In this post I focus on the assets of a business, stuff that is owned by the business and is fundamental to the business model. Human capital is fundamental as well, but I will leave that for another day.
Note: the impetus of this post was a conversation with Elliott and Michael on China Tech Investor podcast (23): Is Luckin Coffee a real business? I believe Luckin Coffee is using scaling techniques that work for electron businesses but are not suited for atom businesses.
A post on Luckin Coffee where I will share my analysis on their traffic is in the works, you can follow this blog to receive posts by email. — And on to the post.
There is a difference between atom businesses (primarily focused on physical) and electron businesses (primarily focused on digital). Hat tip to Josh Wolfe for this concept.
Electron businesses are primarily media and software (in some cases intellectual property). They are supported by highly efficient infrastructure: fiber optic and copper data transfer, electricity generation and distribution, and electronic devices. Media and software is codified and stored on physical devices (sometimes in electrons), and can be infinitely flawlessly replicated. Storage costs for media and software are near zero: a hard drive on a laptop. Operating cost for software is low and can be “on demand”. Media operating cost is more about keeping it organized and available. Media and software have production cost and distribution cost. After media is produced it is in storage awaiting distribution. Maintenance costs for media are near zero. For software there are maintenance costs, they can range from high to low depending on complexity of the software and the rate of change in the underlying physical layer.
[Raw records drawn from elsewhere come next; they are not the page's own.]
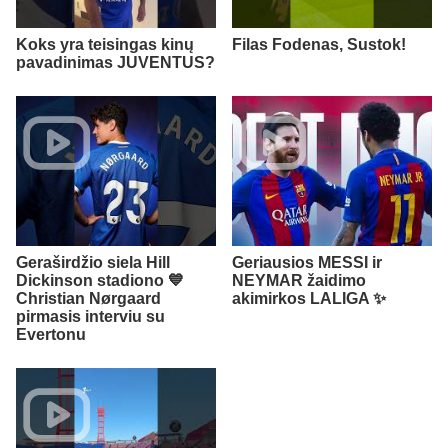
Koks yra teisingas kinų
Filas Fodenas, Sustok!
pavadinimas JUVENTUS?
Geraširdžio siela Hill
Geriausios MESSI ir
Dickinson stadiono 💙
NEYMAR žaidimo
Christian Nørgaard
akimirkos LALIGA ✨
pirmasis interviu su
Evertonu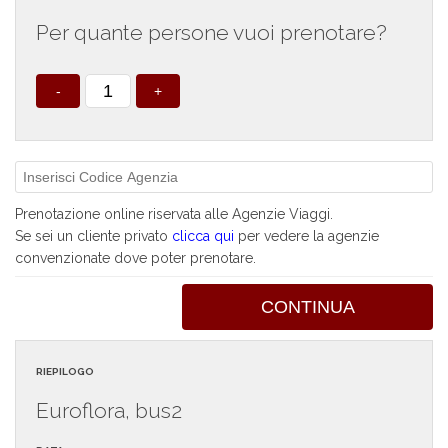
Per quante persone vuoi prenotare?
-
+
Prenotazione online riservata alle Agenzie Viaggi.
Se sei un cliente privato
clicca qui
per vedere la agenzie
convenzionate dove poter prenotare.
CONTINUA
RIEPILOGO
Euroflora, bus2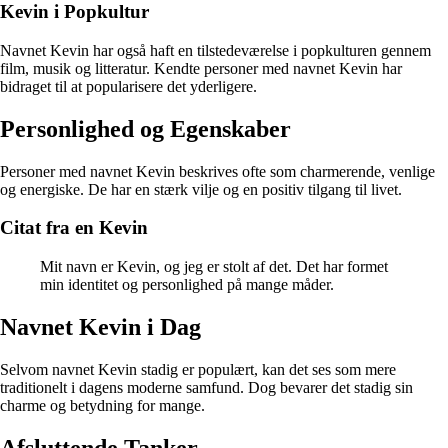
Kevin i Popkultur
Navnet Kevin har også haft en tilstedeværelse i popkulturen gennem
film, musik og litteratur. Kendte personer med navnet Kevin har
bidraget til at popularisere det yderligere.
Personlighed og Egenskaber
Personer med navnet Kevin beskrives ofte som charmerende, venlige
og energiske. De har en stærk vilje og en positiv tilgang til livet.
Citat fra en Kevin
Mit navn er Kevin, og jeg er stolt af det. Det har formet
min identitet og personlighed på mange måder.
Navnet Kevin i Dag
Selvom navnet Kevin stadig er populært, kan det ses som mere
traditionelt i dagens moderne samfund. Dog bevarer det stadig sin
charme og betydning for mange.
Afsluttende Tanker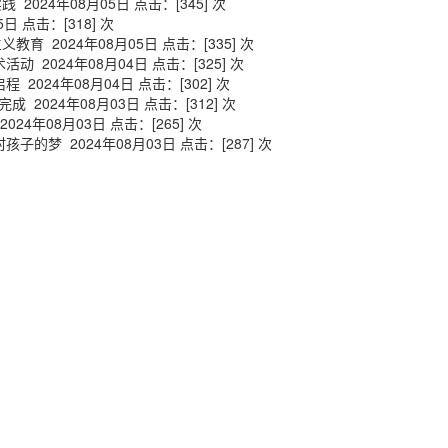
实践
2024年08月05日 点击：[
345
] 次
5日 点击：[
318
] 次
主义教育
2024年08月05日 点击：[
335
] 次
术活动
2024年08月04日 点击：[
325
] 次
启程
2024年08月04日 点击：[
302
] 次
完成
2024年08月03日 点击：[
312
] 次
2024年08月03日 点击：[
265
] 次
村孩子的梦
2024年08月03日 点击：[
287
] 次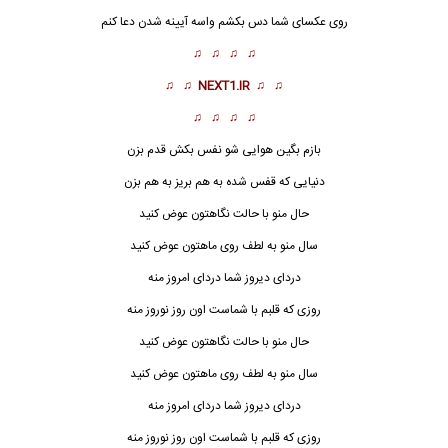
روی عکسای شما دس بکشم واسه آیینه شدن دعا کنم
♫ ♫ ♫ ♫
♫ ♫
NEXT1.IR
♫ ♫
♫ ♫ ♫ ♫
بازم بگین هوایی شو نفس بکش قدم بزن
دنیایی که قفس شده به هم بریز به هم بزن
حال منو با حالت نگاهتون عوض کنید
سال منو به لطف روی ماهتون عوض کنید
دردای دیروز شما دردای امروز منه
روزی که قلبم با شماست اون روز نوروز منه
حال
منو با حالت نگاهتون عوض کنید
سال منو به لطف روی ماهتون عوض کنید
دردای دیروز شما دردای امروز منه
روزی که قلبم با شماست اون روز نوروز منه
Atom businesses are primarily composed of physical things: assets or —stuff. All assets degrade over time to the point they are useless. Proper care and maintenance can extend an asset’s life, but it’s not free. Physical businesses also require “space” in the form of land or a physical location, which have to be found and acquired and come with carrying costs (such as leases, taxes). Physical locations (land, stores) are not easily spun-up or spun-down, unless a contractual-layer in the middle makes it so (such as a business renting month-to-month from WeWork).
Contractual-layer businesses redefine the contractual relationship on either the supply-side or the demand-side, usually the supply-side. For example, Uber redefined the supply-side for hired drivers (taxis, private car services) by allowing anyone with a phone and a car to become a driver, in effect circumventing the hiring/vetting process or stringent cab-driver license requirements. This lowered the barrier for drivers on the supply side. On the demand side, Uber used infrastructure available (electronic devices and GPS) to replace location-based hailing (standing on the sidewalk) and phone-call hailing with an app on a device with GPS.